Il provvedimento, che sarebbe ancora in “fase embrionale”, non è di natura esclusivamente simbolica, come ingenuamente riportato dalla stampa mainstream occidentale. È vero che la politica estera americana si è fondata quasi esclusivamente sulla sua potenza militare e non su considerazioni di natura storica.
Ma Trump, noto per il suo carattere impulsivo e avventato, rischia in questo modo di eliminare anche quel minimo di buon senso che aveva determinato la condotta statunitense in Medio Oriente.
Se il Presidente dovesse concretizzare il suo piano, incurante degli appelli dei Palestinesi e delle sollecitazioni della comunità internazionale, potrebbe pentirsi per le inaspettate conseguenze di tale azione.
Quest’anno ricorre il centesimo anniversario dell’occupazione della città araba palestinese di Gerusalemme, da parte delle forze britanniche guidate dal Generale Sir Edmund Allenby. Quell’infausto evento, avvenuto nel dicembre del 1917, aveva compromesso l’equilibrio culturale e politico che regnava Palestina da circa un millennio.
Aveva inoltre dato avvio a una guerra, tra le più lunghe e sanguinose della storia moderna. Sebbene la Palestina fosse stata sottratta al controllo dell’Impero Ottomano, i nuovi dominatori britannici avevano compreso l’importanza che Gerusalemme rivestiva agli occhi del suo popolo.
Questa consapevolezza era stata sempre presente: anche al momento della firma dell’accordo Sykes-Pycott, nel maggio 2016, che definiva le varie sfere di influenza sui territori ottomani, Gerusalemme era stata lasciata sotto l’amministrazione internazionale, in virtù dell’alto valore religioso che rivestiva.
Più volte, nel corso della storia, è stato posto l’accento sulla neutralità di Gerusalemme; come nel 1922, quando la Società delle Nazioni assegnò ai Britannici il mandato politico sulla Palestina, o nel novembre del 1947, quando la risoluzione delle Nazioni Unite stabilì di dividere la Palestina in due Stati, uno arabo e l’altro ebraico.

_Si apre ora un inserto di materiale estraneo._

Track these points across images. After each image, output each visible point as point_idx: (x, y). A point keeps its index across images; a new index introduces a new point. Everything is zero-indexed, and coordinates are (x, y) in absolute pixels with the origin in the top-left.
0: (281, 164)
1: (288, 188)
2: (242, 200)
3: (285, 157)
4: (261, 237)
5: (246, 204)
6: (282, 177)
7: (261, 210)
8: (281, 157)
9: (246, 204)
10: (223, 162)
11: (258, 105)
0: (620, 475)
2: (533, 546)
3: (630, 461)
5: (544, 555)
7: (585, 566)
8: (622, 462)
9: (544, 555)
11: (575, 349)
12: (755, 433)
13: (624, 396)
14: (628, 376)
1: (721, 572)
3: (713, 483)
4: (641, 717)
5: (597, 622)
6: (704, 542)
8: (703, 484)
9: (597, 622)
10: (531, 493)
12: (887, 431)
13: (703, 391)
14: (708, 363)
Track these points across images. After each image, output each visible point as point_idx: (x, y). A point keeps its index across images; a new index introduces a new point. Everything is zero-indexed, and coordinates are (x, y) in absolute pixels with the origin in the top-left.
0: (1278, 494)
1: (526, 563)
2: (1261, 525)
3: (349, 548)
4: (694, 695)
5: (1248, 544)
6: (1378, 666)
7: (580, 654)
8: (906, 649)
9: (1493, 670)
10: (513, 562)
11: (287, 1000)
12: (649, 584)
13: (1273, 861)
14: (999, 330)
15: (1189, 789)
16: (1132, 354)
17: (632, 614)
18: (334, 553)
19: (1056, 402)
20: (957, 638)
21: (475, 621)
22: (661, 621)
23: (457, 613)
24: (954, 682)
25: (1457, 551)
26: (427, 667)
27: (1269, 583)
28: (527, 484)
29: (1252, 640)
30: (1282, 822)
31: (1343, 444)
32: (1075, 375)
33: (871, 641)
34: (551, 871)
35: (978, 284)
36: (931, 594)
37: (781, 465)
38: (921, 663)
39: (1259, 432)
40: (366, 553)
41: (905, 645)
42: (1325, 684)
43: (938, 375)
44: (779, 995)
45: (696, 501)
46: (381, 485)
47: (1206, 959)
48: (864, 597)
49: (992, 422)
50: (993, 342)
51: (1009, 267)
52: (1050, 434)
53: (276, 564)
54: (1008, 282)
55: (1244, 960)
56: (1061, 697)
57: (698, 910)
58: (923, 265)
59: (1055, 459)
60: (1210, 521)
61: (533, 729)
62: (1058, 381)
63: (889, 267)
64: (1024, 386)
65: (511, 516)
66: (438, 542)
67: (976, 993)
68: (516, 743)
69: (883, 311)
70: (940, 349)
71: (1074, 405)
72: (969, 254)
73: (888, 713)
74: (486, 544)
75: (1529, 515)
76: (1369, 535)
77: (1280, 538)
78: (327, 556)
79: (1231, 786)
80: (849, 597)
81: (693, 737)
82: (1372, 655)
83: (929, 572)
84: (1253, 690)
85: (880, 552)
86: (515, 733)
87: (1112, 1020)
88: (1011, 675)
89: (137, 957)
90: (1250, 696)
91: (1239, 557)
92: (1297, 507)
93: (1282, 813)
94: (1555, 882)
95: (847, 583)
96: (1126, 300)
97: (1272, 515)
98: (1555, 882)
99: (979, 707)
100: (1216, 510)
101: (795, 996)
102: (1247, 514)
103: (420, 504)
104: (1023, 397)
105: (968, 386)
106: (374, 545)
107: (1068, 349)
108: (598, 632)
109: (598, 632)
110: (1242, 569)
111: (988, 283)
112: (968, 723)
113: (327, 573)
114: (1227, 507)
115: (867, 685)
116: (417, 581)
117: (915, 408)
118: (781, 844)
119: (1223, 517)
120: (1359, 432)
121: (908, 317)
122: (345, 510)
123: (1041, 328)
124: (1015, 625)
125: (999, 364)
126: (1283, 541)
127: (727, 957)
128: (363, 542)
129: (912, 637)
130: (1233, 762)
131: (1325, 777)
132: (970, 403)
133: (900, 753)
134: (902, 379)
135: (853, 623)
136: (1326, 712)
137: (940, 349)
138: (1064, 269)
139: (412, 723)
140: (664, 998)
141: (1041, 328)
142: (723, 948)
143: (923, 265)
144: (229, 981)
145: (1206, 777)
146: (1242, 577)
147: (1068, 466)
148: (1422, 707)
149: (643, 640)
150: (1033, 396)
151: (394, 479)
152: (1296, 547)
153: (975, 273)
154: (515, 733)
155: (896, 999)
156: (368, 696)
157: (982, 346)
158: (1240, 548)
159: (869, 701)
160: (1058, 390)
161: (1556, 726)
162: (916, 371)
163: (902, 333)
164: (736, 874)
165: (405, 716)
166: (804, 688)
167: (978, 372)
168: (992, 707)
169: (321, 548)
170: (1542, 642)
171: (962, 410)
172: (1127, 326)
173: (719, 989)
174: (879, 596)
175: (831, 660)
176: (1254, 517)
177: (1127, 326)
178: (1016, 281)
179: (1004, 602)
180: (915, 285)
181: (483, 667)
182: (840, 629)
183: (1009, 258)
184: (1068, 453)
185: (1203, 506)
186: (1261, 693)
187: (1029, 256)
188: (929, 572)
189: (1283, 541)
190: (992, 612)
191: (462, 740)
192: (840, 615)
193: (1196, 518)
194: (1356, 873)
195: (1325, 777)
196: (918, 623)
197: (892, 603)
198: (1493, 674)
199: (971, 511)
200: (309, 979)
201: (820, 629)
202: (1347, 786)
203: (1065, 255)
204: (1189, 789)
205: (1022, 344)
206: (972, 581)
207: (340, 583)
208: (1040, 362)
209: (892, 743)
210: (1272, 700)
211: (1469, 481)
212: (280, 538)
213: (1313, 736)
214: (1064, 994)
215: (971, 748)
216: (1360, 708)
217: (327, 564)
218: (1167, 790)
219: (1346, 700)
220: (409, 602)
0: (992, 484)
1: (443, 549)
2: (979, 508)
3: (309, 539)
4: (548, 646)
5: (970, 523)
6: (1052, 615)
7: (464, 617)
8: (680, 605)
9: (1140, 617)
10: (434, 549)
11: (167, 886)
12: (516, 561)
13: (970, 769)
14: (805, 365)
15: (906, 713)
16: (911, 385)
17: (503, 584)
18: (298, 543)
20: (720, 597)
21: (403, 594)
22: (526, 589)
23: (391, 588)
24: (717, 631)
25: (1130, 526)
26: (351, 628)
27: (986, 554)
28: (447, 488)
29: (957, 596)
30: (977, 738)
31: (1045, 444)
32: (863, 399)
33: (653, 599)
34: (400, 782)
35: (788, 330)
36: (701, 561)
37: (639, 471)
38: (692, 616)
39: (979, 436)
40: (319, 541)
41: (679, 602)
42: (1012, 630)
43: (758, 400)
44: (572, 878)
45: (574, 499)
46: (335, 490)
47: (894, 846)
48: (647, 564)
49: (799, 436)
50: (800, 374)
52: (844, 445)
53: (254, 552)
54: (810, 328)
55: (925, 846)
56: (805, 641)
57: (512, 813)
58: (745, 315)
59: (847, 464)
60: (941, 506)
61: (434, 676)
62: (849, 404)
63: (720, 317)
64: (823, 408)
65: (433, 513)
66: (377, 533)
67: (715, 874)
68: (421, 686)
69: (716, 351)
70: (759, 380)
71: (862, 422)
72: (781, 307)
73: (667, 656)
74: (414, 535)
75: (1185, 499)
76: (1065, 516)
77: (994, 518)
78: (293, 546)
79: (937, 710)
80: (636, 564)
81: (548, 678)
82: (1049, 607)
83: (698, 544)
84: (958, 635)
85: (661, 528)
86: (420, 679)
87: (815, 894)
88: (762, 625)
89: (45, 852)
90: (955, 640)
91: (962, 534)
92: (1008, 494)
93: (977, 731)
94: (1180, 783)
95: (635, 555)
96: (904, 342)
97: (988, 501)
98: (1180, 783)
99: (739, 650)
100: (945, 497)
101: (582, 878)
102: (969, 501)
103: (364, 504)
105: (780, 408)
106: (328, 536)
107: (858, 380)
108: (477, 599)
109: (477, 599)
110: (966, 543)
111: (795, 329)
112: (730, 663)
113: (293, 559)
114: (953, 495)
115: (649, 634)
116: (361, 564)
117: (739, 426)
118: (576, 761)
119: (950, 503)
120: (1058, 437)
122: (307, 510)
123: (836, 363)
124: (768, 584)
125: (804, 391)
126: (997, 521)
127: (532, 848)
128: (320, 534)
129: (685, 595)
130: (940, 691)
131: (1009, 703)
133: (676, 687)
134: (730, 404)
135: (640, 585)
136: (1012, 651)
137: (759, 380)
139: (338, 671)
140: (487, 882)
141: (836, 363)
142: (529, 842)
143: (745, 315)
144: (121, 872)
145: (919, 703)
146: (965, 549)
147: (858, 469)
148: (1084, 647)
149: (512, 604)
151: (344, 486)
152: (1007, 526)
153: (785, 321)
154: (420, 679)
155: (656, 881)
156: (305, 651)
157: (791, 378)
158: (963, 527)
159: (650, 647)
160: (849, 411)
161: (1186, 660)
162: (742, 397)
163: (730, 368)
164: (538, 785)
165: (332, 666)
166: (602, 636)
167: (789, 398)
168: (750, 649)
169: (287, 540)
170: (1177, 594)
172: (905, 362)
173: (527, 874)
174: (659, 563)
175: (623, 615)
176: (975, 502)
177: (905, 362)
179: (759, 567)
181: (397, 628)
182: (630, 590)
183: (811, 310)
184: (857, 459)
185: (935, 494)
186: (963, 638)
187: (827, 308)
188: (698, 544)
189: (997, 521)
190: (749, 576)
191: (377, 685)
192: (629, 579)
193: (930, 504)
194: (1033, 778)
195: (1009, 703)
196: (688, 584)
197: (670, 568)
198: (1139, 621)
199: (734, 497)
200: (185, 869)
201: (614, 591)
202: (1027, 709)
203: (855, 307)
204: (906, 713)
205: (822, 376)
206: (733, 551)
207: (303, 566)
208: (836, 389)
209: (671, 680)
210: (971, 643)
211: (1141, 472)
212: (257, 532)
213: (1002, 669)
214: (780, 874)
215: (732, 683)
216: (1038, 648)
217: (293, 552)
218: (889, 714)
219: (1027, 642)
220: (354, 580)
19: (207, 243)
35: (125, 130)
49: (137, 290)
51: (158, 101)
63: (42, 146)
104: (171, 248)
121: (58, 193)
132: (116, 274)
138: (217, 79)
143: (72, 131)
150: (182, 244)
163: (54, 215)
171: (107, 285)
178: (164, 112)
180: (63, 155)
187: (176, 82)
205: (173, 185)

Mentre lo Stato di Palestina non fu mai istituito (a causa dei numerosi ostacoli posti dagli Stati Uniti e da Israele), quello di Israele divenne una realtà nel maggio del 1948. Qualche mese dopo l’armistizio, nel dicembre del 1949, Israele proclamò Gerusalemme sua capitale.
Fu allora che l’apparato mitologico biblico fu rimodellato per adattarsi a esigenze di natura politica.
La Knesset dichiarò, nel gennaio del 1950, che “Gerusalemme era, e sarebbe stata sempre, la capitale di Israele”. Quei verbi, “era” e “sarebbe sempre stata” fanno riferimento a un’interpretazione falsata della storia che non trova giustificazione nel moderno diritto internazionale, che Israele ha comunque sempre ignorato.
Dopo 1.500 anni di dominazione cananea sulla Palestina, il territorio compreso tra il Fiume Giordano e il Mar Mediterraneo subì diverse invasioni, da parte dei Filistei, degli Israeliti, dei Fenici, degli Assiri, dei Babilonesi, dei Persiani, dei Macedoni, dei Romani, degli Arabi, dei Crociati, per essere poi dominato da diversi Califfati Islamici tra il 1291 e l’inizio del Mandato Britannico, nel 1922.
Il controllo israelita sulla regione durò a malapena 77 anni e sembra alquanto inverosimile che gli odierni Ebrei israeliani abbiano legami di discendenza con le popolazioni che vissero in Palestina oltre 2.000 anni fa.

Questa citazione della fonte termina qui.